U.S. Pat. No. 7,212,018 describes a dual probe tip having a tip portion of a probe and a rigid portion where a locking mechanism selectively fixes and allows movement of the tip portion relative to the rigid portion. The tip portion has a pair of probe support arms joined together at one end of the probing arms. Disposed at the other end of the probing arms are probing tips that are connected to a flex circuit having a flex bridge for placing the flex circuitry along both arms. The flex circuitry extends along the inner surface of one of the probe arms with the end of the flex circuitry terminating an external coupler. An arm positioning mechanism is disposed between the probing arms for changing the relative positions of the probing tip to each other. The locking mechanism is fixed to one end of the rigid member and includes a ball joint having an extension on which the probe support arms are secured. A number of embodiments are described for locking and releasing the ball joint. Releasing pressure on the ball joint allows the movement of the probing tips mounted on the probe support arms relative to the rigid portion. Applying pressure on the ball joint locks the probe support arms relative to the rigid portion.

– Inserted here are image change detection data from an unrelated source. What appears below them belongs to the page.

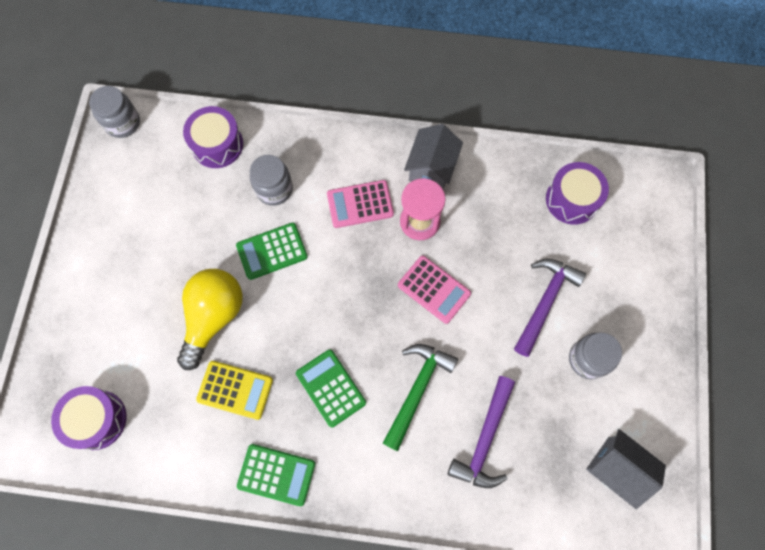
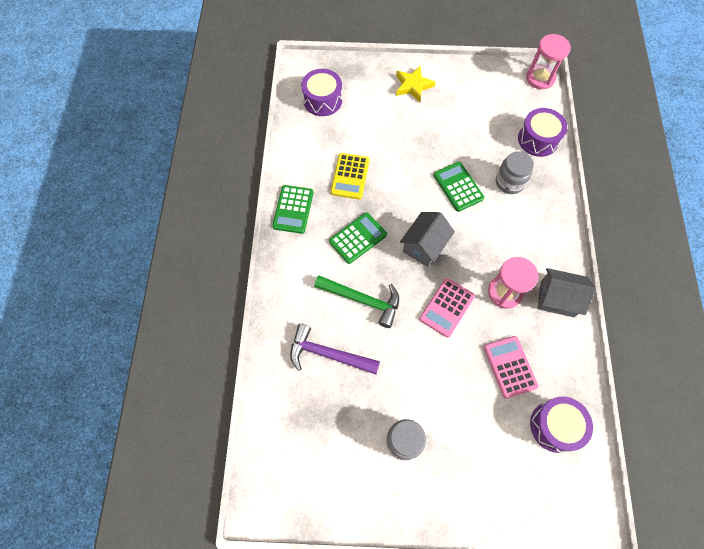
camera: 85 degrees right, 5 degrees down
grey jar [89,86,140,138] -> pink hourglass [526,34,571,89]
yellow light bulb [177,269,243,370] -> none
pink calculator [327,180,394,228] -> pink calculator moved to [484,336,538,399]
purple hammer [514,259,586,357] -> none
grey house [586,429,666,509] -> grey house moved to [400,212,455,267]
none -> yellow star [396,66,435,102]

Each of the above described devices has some form of probing tip compliance. Some have axial and lateral rotation compliance. Others rely on the flexibility of the probing tips to provide compliance while still others rely or on the flexibility of the probing tips and the structure supporting the probing tips to provide the compliance. While all of the devices provide some form of probing tip compliance, generally they provide the highest level of compliance with the probing tips vertical to probing points on a device under test. If the devices are angles to the probing points, more of the needed compliance is taken up by the probing tips themselves. Generally, it takes less downward force to bend or break probing tips when the probing tips are at an angle to the probing points than when the probing tips are vertical to the probing points. It is preferable to have a probing tip system where a single element provides substantially all of the compliance required to the probing tips.